**Requirement:**
Entries follow. Give back exactly the lines starting at the one containing "Page size: 2001x1125." and ending at the one containing "List each element's", and no other lines.

**Input for this task:**

_ _ _ _ _

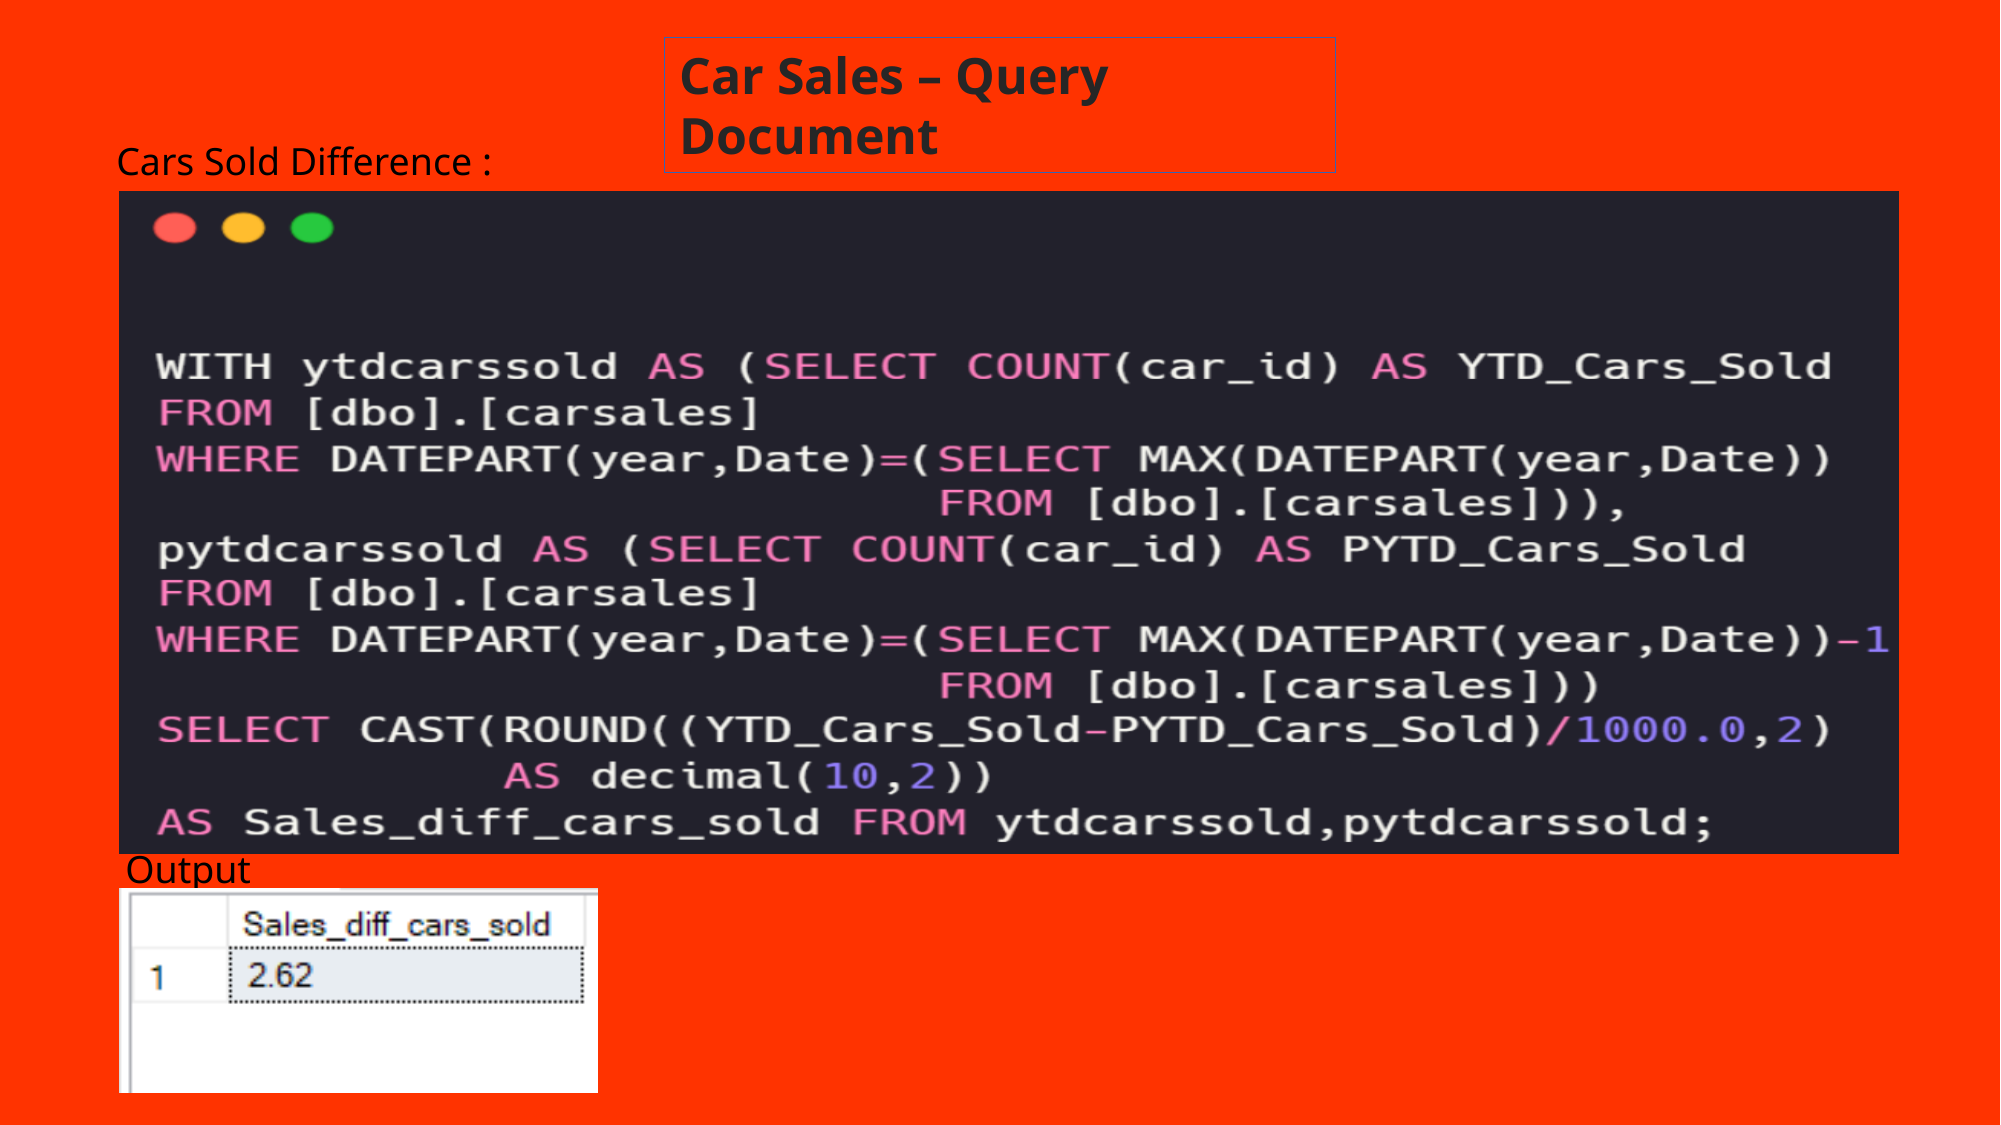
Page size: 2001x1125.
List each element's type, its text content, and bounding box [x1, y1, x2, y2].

_ _ _ _ _

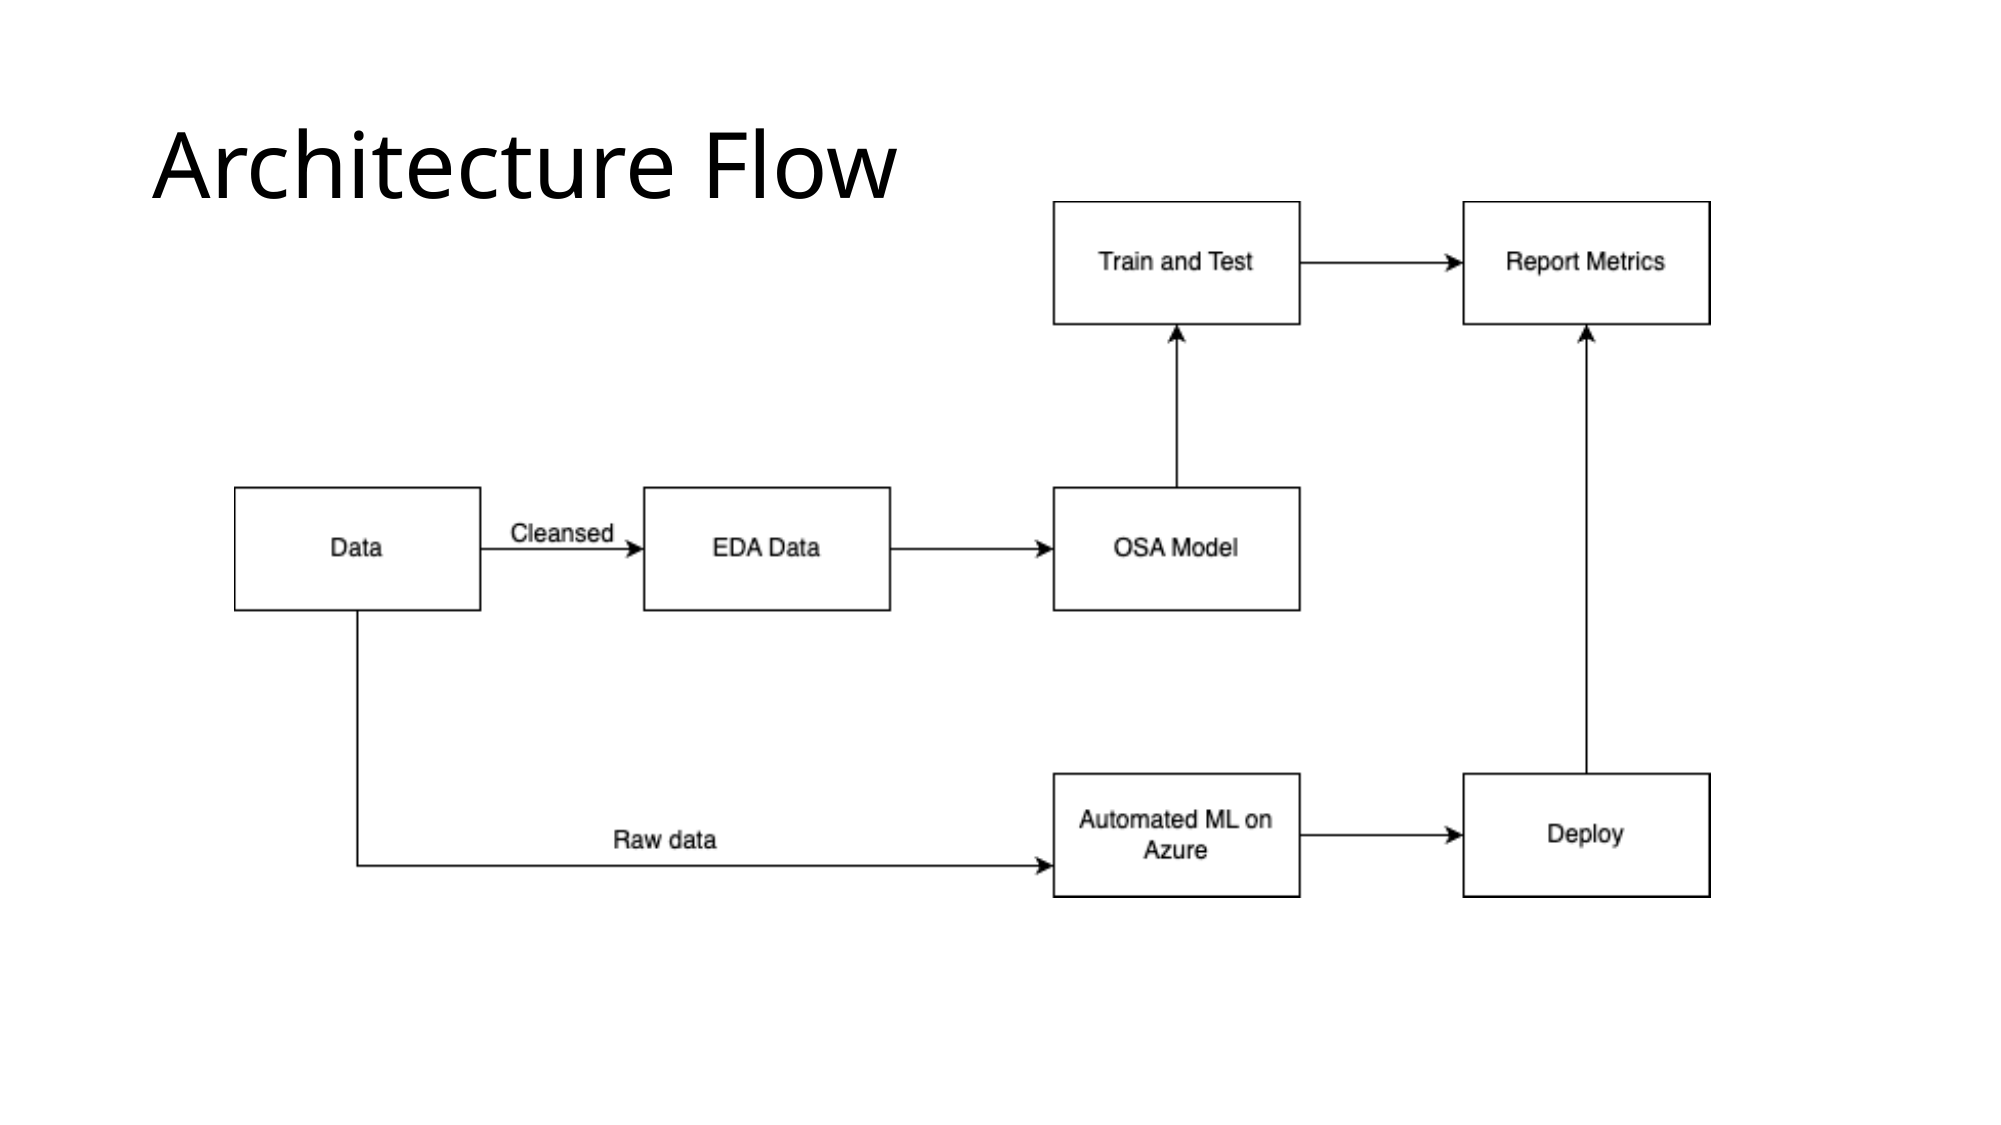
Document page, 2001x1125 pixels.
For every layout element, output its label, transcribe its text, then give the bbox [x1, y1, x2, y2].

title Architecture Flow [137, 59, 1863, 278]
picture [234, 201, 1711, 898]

_ _ _ _ _

**Response to the exercise:**
Page size: 2001x1125.
List each element's type, its text content, and bounding box [x1, y1, x2, y2].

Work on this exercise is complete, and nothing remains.